The land reclamation issue has played an
important role in South Malang village politics too. As village head
elections were held in most of the villages that took part in the 1998
action, rival candidates wooed voters by promising to fight for rights
to the PTPN land. Those village elites with connections outside -
village head candidates, farmers with money, even local crime bosses -
have cooperated on a single agenda, namely village rights to negotiate
over the land.
Villagers talk a lot about how 'Dutch' the
plantation company managers always were. Foremen, for example, used to
demand that their workers demonstrate 'loyalty' by feeding their cows
free of charge. Villagers remember how little the company cared to help
maintain local infrastructure such as roads. Overloaded company trucks
damaged the roads and left them virtually impassable.
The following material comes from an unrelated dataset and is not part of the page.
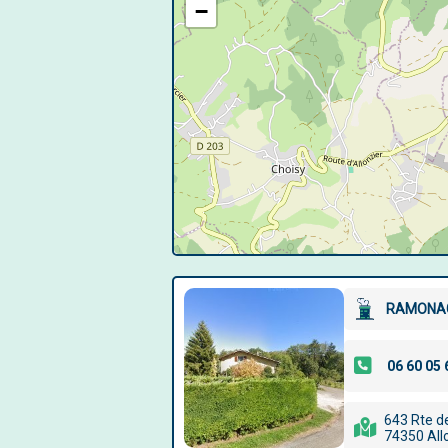
−
RAMONAG
643 Rte de
74350 Allo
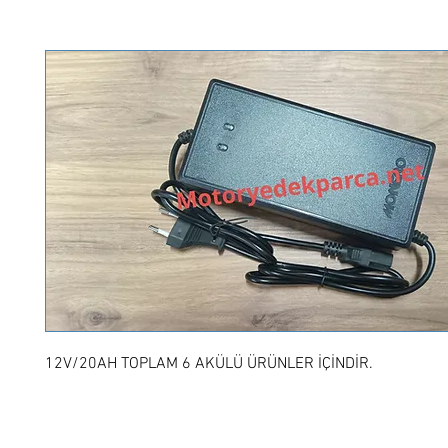
12V/20AH TOPLAM 6 AKÜLÜ ÜRÜNLER İÇİNDİR.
They also recall how unjust the system of
sharecropping at the plantation used to be. They grew food crops on
unused land in the plantation, but were forced to sell the harvest to
the plantation company cheaply before it was ready (the so-called ijon
system). And they recall how they were jailed or fined for stealing
even small quantities of cocoa or cattle feed from the company.
Probably the most important external factor
is the paralysis in the legal system, especially in 1997-98. When I
asked one farmer why he took direct action instead of taking the matter
to court, he said: 'When someone up there does something wrong, the
only thing that happens is some words of criticism, and then people say
"we must respect the principle of innocence until proven guilty". But
when the little people do something wrong they often find themselves
staring down a rifle barrel.' This was a very popular response among
the farmers when asked about the justice system.
The district government is now hardening
its position somewhat. They are talking about a compromise in which
some land stays with PTPN XII, some goes to the farmers, and some goes
to the provincial government to support its budget requirements. The
latter, in the era of local autonomy, is an important consideration for
them.
Meanwhile among the farmers themselves
there are also tensions. The players here include the land
redistribution committees, the chairpersons of the groups who actually
cut down the cocoa shrubs, the village heads, the various brokers who
deal with the outside world, and the thousands of individual farmers
who received land and are now working it. The debates are over who
precisely is entitled to land, how much, and where.
Three kinds of leadership have emerged
among the farmers. Two village heads in particular use an authoritarian
approach. One belongs to a family that has inherited control of the
village for generations. The other is a crime boss. Their word is
simply law. This approach is top-down, but fairly effective.
Some other villages use what we may call a
'corporatist' approach, in which the formal village bureaucracy forms
an alliance with the land redistribution committees. The problem here
is that it results in a lot of corruption. The relatively small number
of people involved allows land transactions to take place under the
table between people who are often related to one another. This in turn
has led to violent resentment on the part of those left out.
Other villages again use a much more
democratic approach, that we could call 'mass pluralism'. Any conflict
arising must be brought before the village mass council, which consists
of all the village land committee chairpersons and their advisors. The
formal bureaucracy is not involved at all - a result of having opposed
the land action in the first place. After the coordinating secretary
explains the problem, all present are invited to put forward
alternative solutions. A facilitator, also from the village, then steps
forward to discuss the pros and cons of each alternative. Next,
everyone present is invited to put up their suggestions and criticisms.
At the end a decision is taken which is binding on all. Anyone who goes
against this decision risks the wrath of the entire village - they
could be ostracised or even killed.
The story of South Malang's farmers shows that agrarian reform in Indonesia can only be begun by the farmers themselves.